# Фрагмент:
╭──

Л. ЛАЗЕРСОН: Так то же самое. Вы же говорите, если тут он не сменится, будет то же самое (такие же выборы, такой же результат), но будет не Путин, а Патрушев, сын Патрушева, Мишустин, кто-то из них. Путин – это же система.

Д. ОРЕШКИН: Все будет гораздо хуже. Потому что эти самые институции всем понятно, как работают. И всем понятно, что они работают только в том направлении, которое удобно человеку, который возглавляет вертикаль. Вот в Конституции есть 31-я статья, а вы попробуйте выйти на митинг, который ей предусмотрен, и не получить по морде или потерять работу, или получить срок. Потому что на самом деле Конституция такая же имитационная, какой была в Советском Союзе. И вроде бы есть выборы, но все же знают, что Элла Александровна Памфилова и выгодоприобретатели, которые обслуживают эту систему (не только в ЦИКе, по всей стране, те же самые учителя, которые участвуют в фальсификации в школах на уровне конкретных избирательных участков), они обеспечивают тот результат, который нужен начальству, потому что так устроена жизнь. Соответственно, для того чтобы стать начальником этой новой формы родины, надо стать начальником горы до этих самых выборов.

╰──

# Что сделать:
Продолжите фрагмент беседы о выборах и вертикали власти, начав сразу после его последнего предложения. Строки, приведённые далее, с фрагментом никак не связаны.

# Раздел данных:
╭──

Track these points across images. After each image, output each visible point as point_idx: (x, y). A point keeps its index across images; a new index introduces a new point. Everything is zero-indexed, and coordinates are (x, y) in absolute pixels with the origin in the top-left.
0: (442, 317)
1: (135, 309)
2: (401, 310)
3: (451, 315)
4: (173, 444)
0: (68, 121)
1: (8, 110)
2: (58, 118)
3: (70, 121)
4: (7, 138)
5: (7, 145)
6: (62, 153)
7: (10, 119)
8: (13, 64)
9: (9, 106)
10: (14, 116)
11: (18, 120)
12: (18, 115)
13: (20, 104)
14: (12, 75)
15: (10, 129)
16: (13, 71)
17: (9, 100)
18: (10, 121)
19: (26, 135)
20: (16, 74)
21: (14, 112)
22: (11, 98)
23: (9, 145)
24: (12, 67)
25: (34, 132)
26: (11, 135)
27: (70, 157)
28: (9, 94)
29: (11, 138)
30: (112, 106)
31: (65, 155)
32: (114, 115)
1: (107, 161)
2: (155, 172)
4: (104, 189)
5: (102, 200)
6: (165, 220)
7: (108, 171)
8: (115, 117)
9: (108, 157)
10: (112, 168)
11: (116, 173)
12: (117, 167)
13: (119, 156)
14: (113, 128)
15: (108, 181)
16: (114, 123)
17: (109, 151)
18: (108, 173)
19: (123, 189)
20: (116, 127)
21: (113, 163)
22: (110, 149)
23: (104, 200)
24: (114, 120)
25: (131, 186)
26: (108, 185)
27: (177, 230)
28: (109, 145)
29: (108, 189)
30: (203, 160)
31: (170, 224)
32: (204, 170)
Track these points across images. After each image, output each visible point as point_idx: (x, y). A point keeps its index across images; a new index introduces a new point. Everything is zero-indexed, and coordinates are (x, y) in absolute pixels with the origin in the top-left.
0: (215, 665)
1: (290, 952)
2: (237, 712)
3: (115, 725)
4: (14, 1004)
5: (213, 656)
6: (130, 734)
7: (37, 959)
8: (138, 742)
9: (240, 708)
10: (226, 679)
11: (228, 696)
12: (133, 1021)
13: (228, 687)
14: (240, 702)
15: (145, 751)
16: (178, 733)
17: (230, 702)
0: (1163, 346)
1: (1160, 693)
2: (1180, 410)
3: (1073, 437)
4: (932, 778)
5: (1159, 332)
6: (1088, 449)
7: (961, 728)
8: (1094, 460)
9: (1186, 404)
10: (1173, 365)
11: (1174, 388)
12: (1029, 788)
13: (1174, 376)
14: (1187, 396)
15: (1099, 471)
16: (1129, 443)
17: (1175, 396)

╰──

# Ответ:
А вот как они станут начальниками и кто из них станет начальником горы до выборов, они будут разбираться. В хорошем случае – на сходке своей вот этой мафии или называйте ее «хунтой», или как-нибудь еще, силовиков. Потому что у каждого свои ресурсы: у Шойгу есть армия, а у Золотова есть внутренние войска (Росгвардия), и у ФСБ есть силовой ресурс, и у Пригожина, и у Кадырова. И каждый из них имеет амбиции. Значит, им надо будет разобраться друг с другом, потому что все друг друга ненавидят. Все эти путинские люди, они друг друга ненавидят. На этом и путинский режим: разделяй и властвуй. Соответственно, перед тем как прийти к Элле Александровне и сказать, что вот я начальник, вот, пожалуйста, ты мне обеспечиваешь 68% всенародной поддержки. Придется провести большую или маленькую гражданскую войну.

Л. ЛАЗЕРСОН: Ого.

Д. ОРЕШКИН: Не в смысле власти с народом, а в смысле разных представителей за то, чтобы командовать этим.

Л. ЛАЗЕРСОН: Элит так называемых.

Л. АНИКИНА: В смысле буквально боевые действия? Или какие-то политические игры?

Д. ОРЕШКИН: Я думаю, что мы с вами недооцениваем того вклада, который сделали такие люди как Горбачев и Ельцин при распаде Советского Союза. Гораздо выше была вероятность, с моей точки зрения, того, что попыткам отделиться от умирающего тела Советского Союза, будь то Латвия, будь то Грузия, будь то Литва, из центра будут сопротивляться. Конечно, центр сопротивлялся. В 1991 году, если помните, в январе расстреляли телецентр в Вильнюсе. И попытки подавить протесты в Грузии были. Горбачев не захотел проливать кровищу. То есть в странах Балтии к нему до сих пор предъявляют претензии за то, что расстрел телебашни или там были убийства на таможенном пункте в Мядининкае, насколько помню. Так вот могло быть гораздо хуже. И, в общем-то, гораздо больше вероятности было того, что будет гораздо хуже, потому что армия везде стояла, армия, в общем, если бы ей дали приказ, она бы попыталась его выполнить. За что надо в ноги кланяться Горбачеву – за то, что он… Кто говорит – от трусости, кто говорит – оттого, что ему деньги там Маргарет Тэтчер заплатила. А на самом деле оттого, что он просто понимал, что система разваливается.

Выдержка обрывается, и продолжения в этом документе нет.